Backup to Proxmox Backup server error

hac3ru · Jan 21, 2024

Hello,

We just setup a new 3 node cluster and, obviously, we wanted to take backups of the VMs. All was well until a few days ago, when we started to get an error:

Code:

ERROR: can't acquire lock '/var/run/vzdump.lock' - got timeout

I know that this happens because another backup is already underway but my question is: how are you guys running backups in large envs? Right now, we have around 50 VMs and, while the backups are set to run at different hours, based on how much data was changed in a VM from last time, the backup operations sometimes overlap. I'm thinking that, if we get to 100 - 200 VMs, I'll have a really hard time running backups properly.
P.S. we are backing up to a Proxmox Backup Server and we're using Pool backups. Our backup schedule looks like this:

If I add more pools, which we will need to, I'll have a real issue.

P.S. also, why is there only one dump process allowed? From my point of view - obviously I might be missing something - but each backup job could run in parallel, as long as they don't need to backup the same VM.

sb-jw · Jan 21, 2024

Somehow I'm not quite sure what you want with the individual jobs. But aren't the first and second rules identical? Maybe there is also missing information that there are other pools.

I don't understand exactly whether you treat everyone the same or differently in the jobs. But in newer versions you can set jobs per tag and thus only secure the affected VMs in a more targeted manner.

Otherwise, you can also consider whether they might streamline the rules a bit and shift them to PBS.

I currently have a job for each node that runs at different times and is supposed to secure the pool. Daily backups are usually sufficient for us. For the most important VMs, backups are also created within them. Otherwise, customers have to pay for backups and very few people do that.

hac3ru · Jan 21, 2024

The rules target individual pools. Each rule is targeting a different pool.

Otherwise, you can also consider whether they might streamline the rules a bit and shift them to PBS.

I'm sorry, I didn't get this. I am already using Proxmox Backup Server. The problem is when a job is running for a longer time and another job starts in the meantime. The new job is blocked, until the first one finishes.

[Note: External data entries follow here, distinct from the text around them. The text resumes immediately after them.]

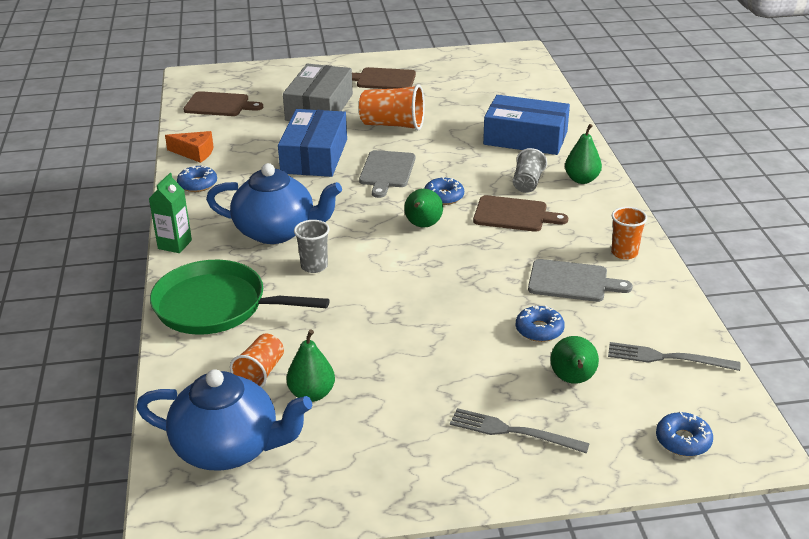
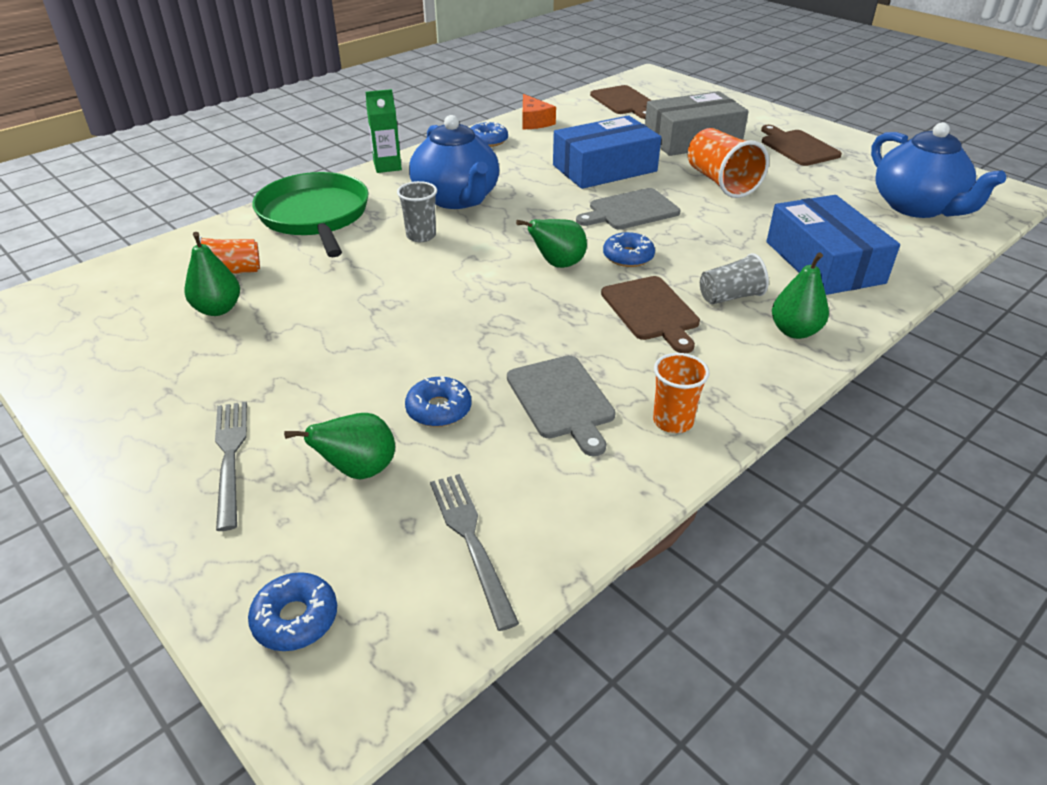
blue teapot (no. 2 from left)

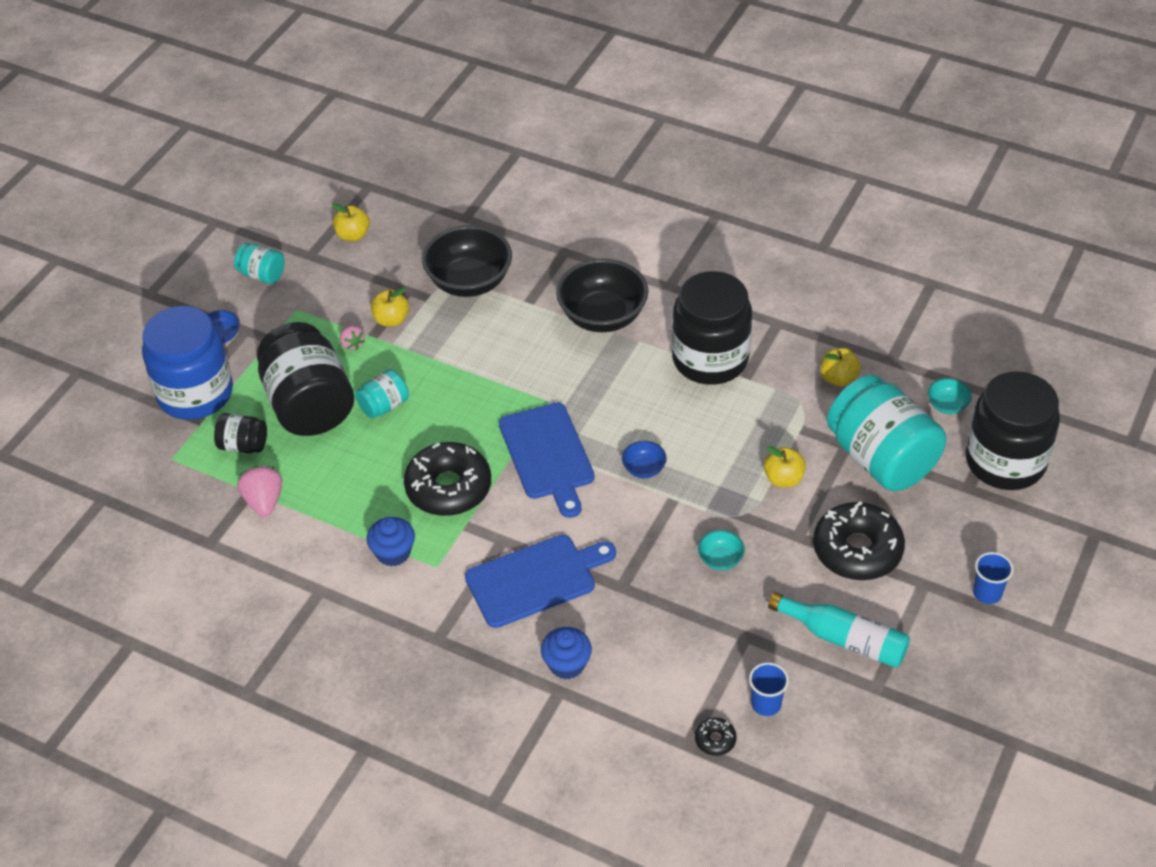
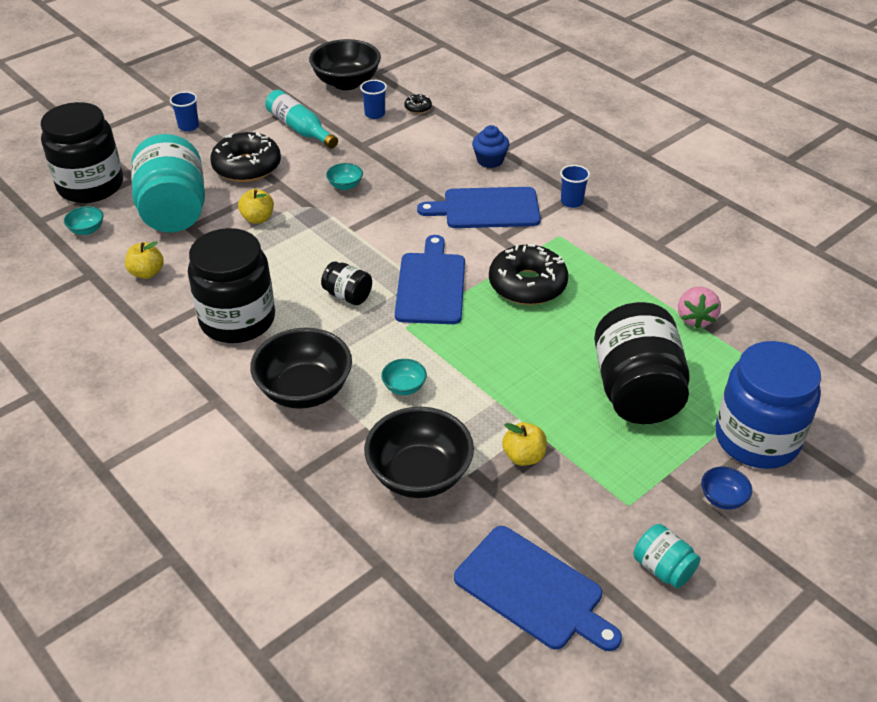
blue cutting board (no. 3 from left)
pink strawberry (no. 2 from left in the first image)
turquoise jar (no. 2 from left in the first image)
black jar (no. 3 from left)
blue bowl (no. 2 from left in the first image)
blue cupcake (no. 1 from left in the first image)
black bowl (no. 2 from left)
blue cup (no. 3 from left)
turquoise bowl (no. 3 from left)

Each pool represent a client for us. This makes management easier for us, clients can have temporary access to their resources, etc. But it makes backup a pain as stated before.

Can't do per node rules, as VMs might be migrated from one node to another.

Any clue how we could fix this?

sb-jw · Jan 21, 2024

hac3ru said:
The rules target individual pools. Each rule is targeting a different pool.

hac3ru said:
Each pool represent a client for us. This makes management easier for us, clients can have temporary access to their resources, etc. But it makes backup a pain as stated before.

It might be smart if you gave us extensive information about your setup here and not just a small overview that prevents us from getting a general overview. This automatically leads to me noticing something and pointing it out and then you saying that it's slightly different.

hac3ru said:
Can't do per node rules, as VMs might be migrated from one node to another.

Okay, and what's the problem with that? You say you classify by pool, so there is no problem here. If there are no VMs from the pool on the node, the job is finished after a few seconds. If VMs run from the pool, they are backed up.

hac3ru said:
I'm sorry, I didn't get this. I am already using Proxmox Backup Server. The problem is when a job is running for a longer time and another job starts in the meantime. The new job is blocked, until the first one finishes.

As I noted above, you're just throwing us a small nugget of information here. I don't have an overall view of your setup, so I can only recommend the obvious based on the information I have. You have to judge whether it suits you or not.
I Backup to the PBS and have no retention on PVE, the retention runs entirely on the PBS. You could probably save yourself the monthly jobs and just tell the PBS to save them. This may also work for some other jobs. If jobs #1 and #2 were e.g. for the same pool you could limit the time from 01:00 - 23:00 at #2.

hac3ru · Jan 21, 2024

I specified since the beginning that I'm using Proxmox Backup Server. The retention is set to "keep all backups" for now so I'm sure that's not the issue.

Also, I'm not giving small bits of info:
We got a 3 node cluster using PVE
We got a VM running PBS
We backup on that PBS
The backups are done on a "by pool" basis.
The issue is that, if a pool is having a ton of things changed in between the backups, the backup procedure itself is taking too long, so the next backup - of a different pool - is trying to start. Since a backup is already running, the vzdump.lock file is there, so the 2nd backup cannot run. If it can't get the lock in a certain amount of time, the backup fails.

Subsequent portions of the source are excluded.